A qualified individual is anyone who has been diagnosed with COVID-19 by a test approved by the Centers for Disease Control and Prevention or has experienced adverse financial consequences due to being quarantined, furloughed, or laid off; having work hours or pay reduced; having been unable to work due to a lack of child care; having owned or operated a business that has been closed; having had a reduction in self-employment income; or having had a job offer rescinded or a start date delayed. An individual also qualifies if his or her spouse or a member of his or her direct household has experienced any of the above. 

Additionally, a qualified individual is not required to demonstrate a true need for the funds in order to take advantage of this provision. As long as an individual has experienced adverse financial consequences for any of the reasons above, an early distribution is allowed.  

Earned Income Tax Credit 

The earned income tax credit is a refundable tax credit (meaning you can get back more than you paid in for taxes).
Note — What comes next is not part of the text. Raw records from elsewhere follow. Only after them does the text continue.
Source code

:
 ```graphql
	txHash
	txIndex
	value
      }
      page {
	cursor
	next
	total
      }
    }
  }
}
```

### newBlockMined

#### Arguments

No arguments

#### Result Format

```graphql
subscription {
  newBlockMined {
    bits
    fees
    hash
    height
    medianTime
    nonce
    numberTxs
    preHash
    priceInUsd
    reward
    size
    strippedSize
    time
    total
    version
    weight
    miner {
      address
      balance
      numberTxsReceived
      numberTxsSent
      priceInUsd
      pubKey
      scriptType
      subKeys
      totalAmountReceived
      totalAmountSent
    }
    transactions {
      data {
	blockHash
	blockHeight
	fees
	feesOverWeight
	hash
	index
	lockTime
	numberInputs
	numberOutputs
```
It is designed to benefit people with lower incomes. However, you must have some earned income in order to qualify. 
As part of the CoronaTax bills in 2020, you can use either your 2019 or 2020 earned income to calculate your earned income tax credit amount for your 2020 tax return.  

Child Tax Credit 

The child tax credit allows you to claim up to $2,000 per child. Some of that will also be refundable. Like the earned income tax credit, it is designed to help lower income working families. And, as before, you can use your 2019 earnings or your 2020 earnings to determine your eligibility for this credit.  

Health Flexible Spending 

The limit for tax-free contributions has been increased to $2,750 for 2020.  

Medical Expenses 

Qualified medical expenses over the amount of 7.5% of adjusted gross income are deductible as itemized deductions. The threshold was lowered to 7.5% from 10.0%.  
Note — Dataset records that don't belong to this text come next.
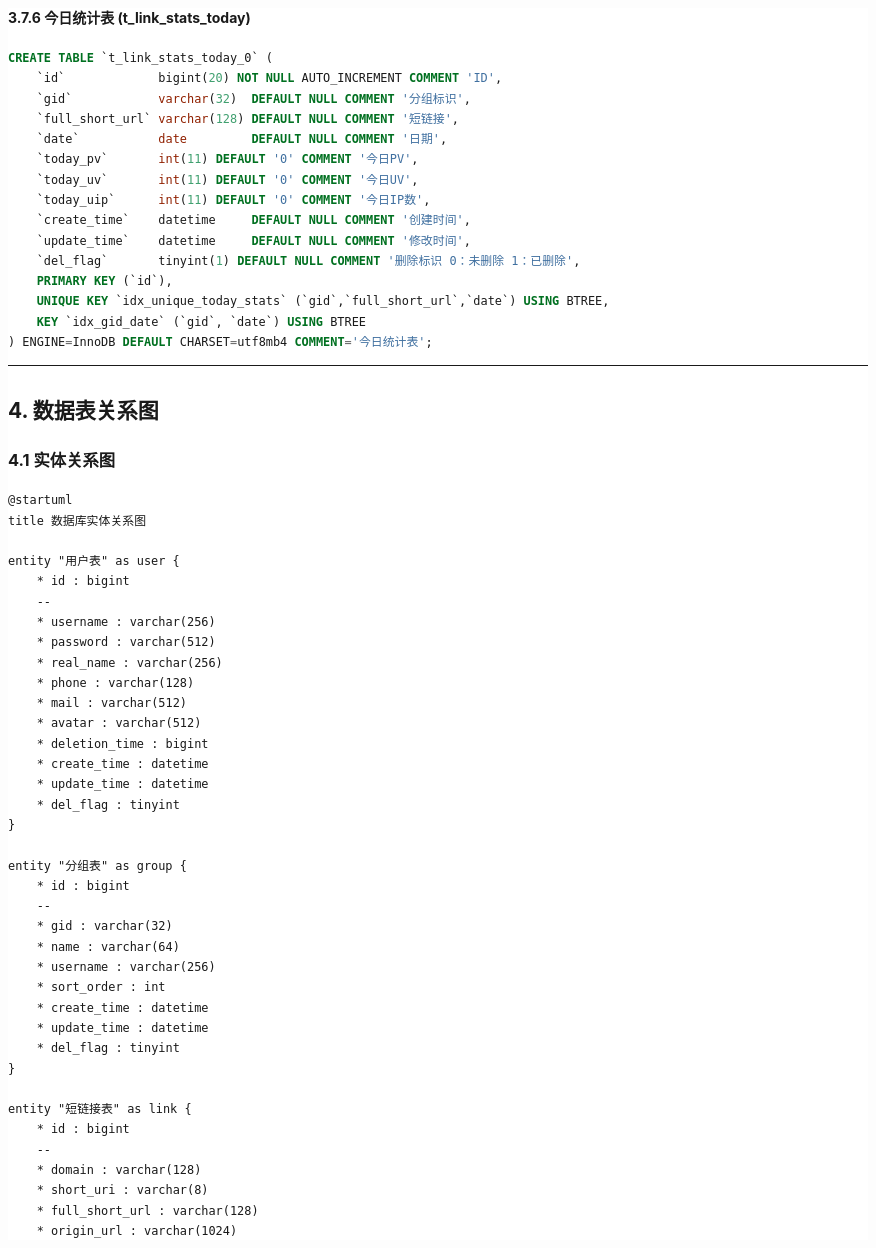 #### 3.7.6 今日统计表 (t_link_stats_today)

```sql
CREATE TABLE `t_link_stats_today_0` (
    `id`             bigint(20) NOT NULL AUTO_INCREMENT COMMENT 'ID',
    `gid`            varchar(32)  DEFAULT NULL COMMENT '分组标识',
    `full_short_url` varchar(128) DEFAULT NULL COMMENT '短链接',
    `date`           date         DEFAULT NULL COMMENT '日期',
    `today_pv`       int(11) DEFAULT '0' COMMENT '今日PV',
    `today_uv`       int(11) DEFAULT '0' COMMENT '今日UV',
    `today_uip`      int(11) DEFAULT '0' COMMENT '今日IP数',
    `create_time`    datetime     DEFAULT NULL COMMENT '创建时间',
    `update_time`    datetime     DEFAULT NULL COMMENT '修改时间',
    `del_flag`       tinyint(1) DEFAULT NULL COMMENT '删除标识 0：未删除 1：已删除',
    PRIMARY KEY (`id`),
    UNIQUE KEY `idx_unique_today_stats` (`gid`,`full_short_url`,`date`) USING BTREE,
    KEY `idx_gid_date` (`gid`, `date`) USING BTREE
) ENGINE=InnoDB DEFAULT CHARSET=utf8mb4 COMMENT='今日统计表';
```

---

## 4. 数据表关系图

### 4.1 实体关系图

```plantuml
@startuml
title 数据库实体关系图

entity "用户表" as user {
    * id : bigint
    --
    * username : varchar(256)
    * password : varchar(512)
    * real_name : varchar(256)
    * phone : varchar(128)
    * mail : varchar(512)
    * avatar : varchar(512)
    * deletion_time : bigint
    * create_time : datetime
    * update_time : datetime
    * del_flag : tinyint
}

entity "分组表" as group {
    * id : bigint
    --
    * gid : varchar(32)
    * name : varchar(64)
    * username : varchar(256)
    * sort_order : int
    * create_time : datetime
    * update_time : datetime
    * del_flag : tinyint
}

entity "短链接表" as link {
    * id : bigint
    --
    * domain : varchar(128)
    * short_uri : varchar(8)
    * full_short_url : varchar(128)
    * origin_url : varchar(1024)
```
Work From Home Expenses for Employees 

If you work from home as an employee you cannot take a deduction for your home office. However, if you have a business or are self-employed, you can take that deduction. 
(Another reason to start a business today!) 

What Do CPAs Think About the 2021 Tax Season? 

A recent survey by one of our professional CPA groups asked what we thought about the 2021 tax season that is just beginning.  

Here are the results:  

73% expect the biggest challenge for tax preparers will be lack of guidance from the IRS 

66% expect the biggest challenge for taxpayers will be understanding the tax impacts of COVID-19 including taxable unemployment payments, economic stimulus payments, COVID distributions and the earned income tax credits.  

Hang on, it’s going to be a bumpy ride!